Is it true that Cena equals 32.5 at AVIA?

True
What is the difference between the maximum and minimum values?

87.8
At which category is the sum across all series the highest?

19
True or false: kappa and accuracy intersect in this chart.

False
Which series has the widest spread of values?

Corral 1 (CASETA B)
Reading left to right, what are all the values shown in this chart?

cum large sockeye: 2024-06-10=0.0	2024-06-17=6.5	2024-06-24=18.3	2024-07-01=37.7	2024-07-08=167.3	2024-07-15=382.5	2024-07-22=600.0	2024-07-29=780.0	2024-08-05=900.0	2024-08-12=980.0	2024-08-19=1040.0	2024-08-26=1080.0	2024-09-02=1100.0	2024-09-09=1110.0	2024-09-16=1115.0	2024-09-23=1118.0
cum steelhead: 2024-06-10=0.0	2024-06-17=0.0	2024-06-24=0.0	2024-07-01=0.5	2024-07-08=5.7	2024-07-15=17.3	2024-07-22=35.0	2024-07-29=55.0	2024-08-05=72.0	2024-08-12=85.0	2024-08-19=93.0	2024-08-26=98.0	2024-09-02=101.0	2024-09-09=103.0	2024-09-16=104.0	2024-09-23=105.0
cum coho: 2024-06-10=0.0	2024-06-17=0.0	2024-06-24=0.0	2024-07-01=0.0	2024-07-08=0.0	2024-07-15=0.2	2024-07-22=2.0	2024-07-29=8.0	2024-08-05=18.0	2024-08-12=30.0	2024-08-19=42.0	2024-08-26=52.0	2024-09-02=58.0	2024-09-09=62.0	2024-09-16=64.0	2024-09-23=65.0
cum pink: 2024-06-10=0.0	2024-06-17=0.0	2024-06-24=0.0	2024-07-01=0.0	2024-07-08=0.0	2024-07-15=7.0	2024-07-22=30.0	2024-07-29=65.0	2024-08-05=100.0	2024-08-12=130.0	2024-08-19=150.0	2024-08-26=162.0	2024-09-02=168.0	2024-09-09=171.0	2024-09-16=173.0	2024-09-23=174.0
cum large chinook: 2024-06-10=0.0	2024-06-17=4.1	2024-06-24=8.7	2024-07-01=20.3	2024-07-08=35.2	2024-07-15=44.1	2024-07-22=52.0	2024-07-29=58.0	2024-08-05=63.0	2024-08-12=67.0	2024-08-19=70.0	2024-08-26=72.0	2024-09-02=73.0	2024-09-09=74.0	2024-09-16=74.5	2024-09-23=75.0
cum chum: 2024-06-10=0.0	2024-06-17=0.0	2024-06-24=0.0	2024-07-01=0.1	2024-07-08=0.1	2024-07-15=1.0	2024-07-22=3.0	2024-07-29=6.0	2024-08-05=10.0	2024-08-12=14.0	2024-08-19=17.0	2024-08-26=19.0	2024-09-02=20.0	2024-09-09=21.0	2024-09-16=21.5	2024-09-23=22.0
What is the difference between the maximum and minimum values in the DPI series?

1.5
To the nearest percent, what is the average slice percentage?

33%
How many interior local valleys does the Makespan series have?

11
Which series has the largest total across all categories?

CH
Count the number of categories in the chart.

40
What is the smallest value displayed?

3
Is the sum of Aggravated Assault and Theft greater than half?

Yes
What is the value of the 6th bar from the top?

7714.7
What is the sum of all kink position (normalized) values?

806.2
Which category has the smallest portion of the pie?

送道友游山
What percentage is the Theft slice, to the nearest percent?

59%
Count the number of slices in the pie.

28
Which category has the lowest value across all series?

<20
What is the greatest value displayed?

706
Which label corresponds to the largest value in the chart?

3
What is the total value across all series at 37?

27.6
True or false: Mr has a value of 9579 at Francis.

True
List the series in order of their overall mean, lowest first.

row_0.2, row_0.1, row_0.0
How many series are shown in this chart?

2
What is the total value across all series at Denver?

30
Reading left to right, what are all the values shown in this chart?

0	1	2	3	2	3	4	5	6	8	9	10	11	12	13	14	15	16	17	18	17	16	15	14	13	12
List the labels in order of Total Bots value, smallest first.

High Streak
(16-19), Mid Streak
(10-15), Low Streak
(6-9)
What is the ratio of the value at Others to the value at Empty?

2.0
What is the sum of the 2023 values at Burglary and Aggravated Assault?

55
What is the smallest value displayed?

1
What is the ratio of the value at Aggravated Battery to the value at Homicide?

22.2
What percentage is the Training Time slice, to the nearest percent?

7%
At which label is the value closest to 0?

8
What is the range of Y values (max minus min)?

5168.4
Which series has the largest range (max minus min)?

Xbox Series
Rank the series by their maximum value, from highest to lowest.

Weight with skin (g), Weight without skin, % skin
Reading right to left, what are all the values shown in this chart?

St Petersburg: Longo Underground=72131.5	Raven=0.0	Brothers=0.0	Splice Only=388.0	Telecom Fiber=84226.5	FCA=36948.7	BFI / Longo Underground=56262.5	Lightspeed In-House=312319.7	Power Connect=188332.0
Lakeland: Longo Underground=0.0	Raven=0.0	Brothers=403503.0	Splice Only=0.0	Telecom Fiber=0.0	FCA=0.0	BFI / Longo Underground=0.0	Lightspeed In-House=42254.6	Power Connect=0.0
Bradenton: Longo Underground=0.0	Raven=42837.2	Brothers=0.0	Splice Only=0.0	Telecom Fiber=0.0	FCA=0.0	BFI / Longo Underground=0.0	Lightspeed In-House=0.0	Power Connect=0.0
+ + + + + + +
Could you repeat, word for word, the part of the items that opens with the line containing "Xbox Series" and closes with the line containing "Reading right to", including both of those lines?

Xbox Series
Rank the series by their maximum value, from highest to lowest.

Weight with skin (g), Weight without skin, % skin
Reading right to left, what are all the values shown in this chart?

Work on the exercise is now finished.